本発明は、半導体の微細加工技術によって微細な流路を形成したマイクロ流体デバイスやマイクロプラント、あるいは医療用検査デバイスや環境検査デバイス等の、微小容積の液体もしくは気体等の流体を扱うマイクロ流体デバイスにおいて、前記流路の内壁をコーティングした有機膜の親水性や疎水性を制御し、更に官能基で有機膜表面を修飾することによって、内部を流れる微小流体との相互作用を制御して精密化学分析や化学反応を可能にするマイクロ流体デバイスとその製法に関する。
半導体の微細加工技術や精密機械加工技術を利用して、シリコンやガラスをはじめとするセラミックスや樹脂、金属基板上に微細な流路を形成したマイクロ流体デバイスやμ−TAS(Total Analysis System)が開発されている。
マイクロ流体デバイス内で扱う微小流体はレイノルズ数が小さいために層流になりやすく、安定した液界面が形成される。層流が形成されると流体間の反応は原則的に自己拡散のみによって起こり、反応の制御が容易であるとともに、拡散速度に対して流路サイズが比較的小さいため拡散が迅速に起こり、効率的な反応が行われる。また、層流を利用すれば流体の分離も容易である。

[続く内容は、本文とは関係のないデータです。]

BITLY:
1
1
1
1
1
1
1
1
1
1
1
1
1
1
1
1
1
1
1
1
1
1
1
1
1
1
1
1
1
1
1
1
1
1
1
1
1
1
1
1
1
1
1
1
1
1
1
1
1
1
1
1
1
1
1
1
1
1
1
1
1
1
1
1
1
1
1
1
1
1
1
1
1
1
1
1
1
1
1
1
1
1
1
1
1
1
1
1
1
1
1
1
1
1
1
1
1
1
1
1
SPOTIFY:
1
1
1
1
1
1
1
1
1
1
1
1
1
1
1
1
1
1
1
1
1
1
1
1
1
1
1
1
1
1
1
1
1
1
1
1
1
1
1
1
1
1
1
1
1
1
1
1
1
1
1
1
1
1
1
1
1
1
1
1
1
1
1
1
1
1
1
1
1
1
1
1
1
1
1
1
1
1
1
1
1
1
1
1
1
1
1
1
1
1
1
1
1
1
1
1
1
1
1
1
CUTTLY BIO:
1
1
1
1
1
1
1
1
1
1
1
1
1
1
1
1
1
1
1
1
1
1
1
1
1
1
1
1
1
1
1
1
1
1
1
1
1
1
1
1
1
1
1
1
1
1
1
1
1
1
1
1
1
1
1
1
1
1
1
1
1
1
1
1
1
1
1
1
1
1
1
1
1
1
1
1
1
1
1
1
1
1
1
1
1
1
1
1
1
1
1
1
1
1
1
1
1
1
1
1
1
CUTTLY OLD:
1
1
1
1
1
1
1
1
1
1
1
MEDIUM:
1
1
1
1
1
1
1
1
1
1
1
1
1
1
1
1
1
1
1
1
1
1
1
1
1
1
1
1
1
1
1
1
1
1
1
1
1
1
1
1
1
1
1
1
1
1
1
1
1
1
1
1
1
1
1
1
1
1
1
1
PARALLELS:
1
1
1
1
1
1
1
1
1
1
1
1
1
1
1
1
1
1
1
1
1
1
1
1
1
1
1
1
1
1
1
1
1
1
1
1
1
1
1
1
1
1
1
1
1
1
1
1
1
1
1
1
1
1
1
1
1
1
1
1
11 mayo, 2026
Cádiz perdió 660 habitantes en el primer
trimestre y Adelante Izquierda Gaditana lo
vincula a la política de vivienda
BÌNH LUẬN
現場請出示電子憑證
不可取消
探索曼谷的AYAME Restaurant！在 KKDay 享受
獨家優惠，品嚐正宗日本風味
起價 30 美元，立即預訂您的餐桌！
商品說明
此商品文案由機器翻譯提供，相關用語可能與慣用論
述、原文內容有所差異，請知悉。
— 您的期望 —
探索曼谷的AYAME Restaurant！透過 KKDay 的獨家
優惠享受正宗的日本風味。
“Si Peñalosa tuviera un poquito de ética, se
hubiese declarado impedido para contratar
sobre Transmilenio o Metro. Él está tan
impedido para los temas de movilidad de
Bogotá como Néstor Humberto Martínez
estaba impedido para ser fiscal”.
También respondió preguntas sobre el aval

このような層流を形成するためには、流路幅がおよそ500μm以下でなければならないといわれる。また、流体の容積に対して流路壁の面積が大きいため、この壁面の影響を効率的に利用することもできる。例えば、外部からの反応温度の制御が容易で、精密な温度制御や急激な温度変化も可能になる。また、この壁面を触媒として利用すれば反応効率が飛躍的に高まる。
総じて、エネルギーの利用率が効率的で、反応生成物の収率が非常に高い。更に、流路の数を増やすことによって、あるいはマイクロ流体デバイスの個数を増やすことによって、少量生産から多量生産化への移行が容易になり安全性も高い。更に、実験レベルでは試薬の量や廃液の量が少なくてすむことから、実験の低コスト化、環境への負荷軽減といった利点もある。
同様に、医療分野や環境・化学分析分野でも微小体積で資料を扱うメリットが大きいため、マイクロ流体デバイスの応用展開がなされている。例えば、医療診断では必要な検体が少量で済むため、患者への負担が少なく、いわゆる低侵襲医療が実現できる。環境・化学分析でも、少量の試料から高感度の分析や計測が可能となる。このような特徴から、近年マイクロ流体デバイスに期待が高まり、あらゆる分野で研究開発が盛んになっている。
一方、内部を流れる微小流体のモニタリングや分析の手法も開発されてきた。電気的な検知や紫外光や可視光による分析が研究されており、高感度検出が可能なマイクロ流体デバイスが提案されている。
このようなマイクロ流体デバイスでは、目的とする化学反応や処理に適した流路を設計することと流路の表面処理が重要である。ここでいう表面処理とは、マイクロ流体デバイスの場合においては、親水性と撥水性とを制御して流路による圧損を制御し、マイクロ流体の流れを調節するものや、流路内壁への試料成分の吸着制御や、官能基で修飾して活性表面を形成するなどして流路内壁との相互反応を制御するものや、化学反応を促進させるような触媒表面を形成するものなどがある。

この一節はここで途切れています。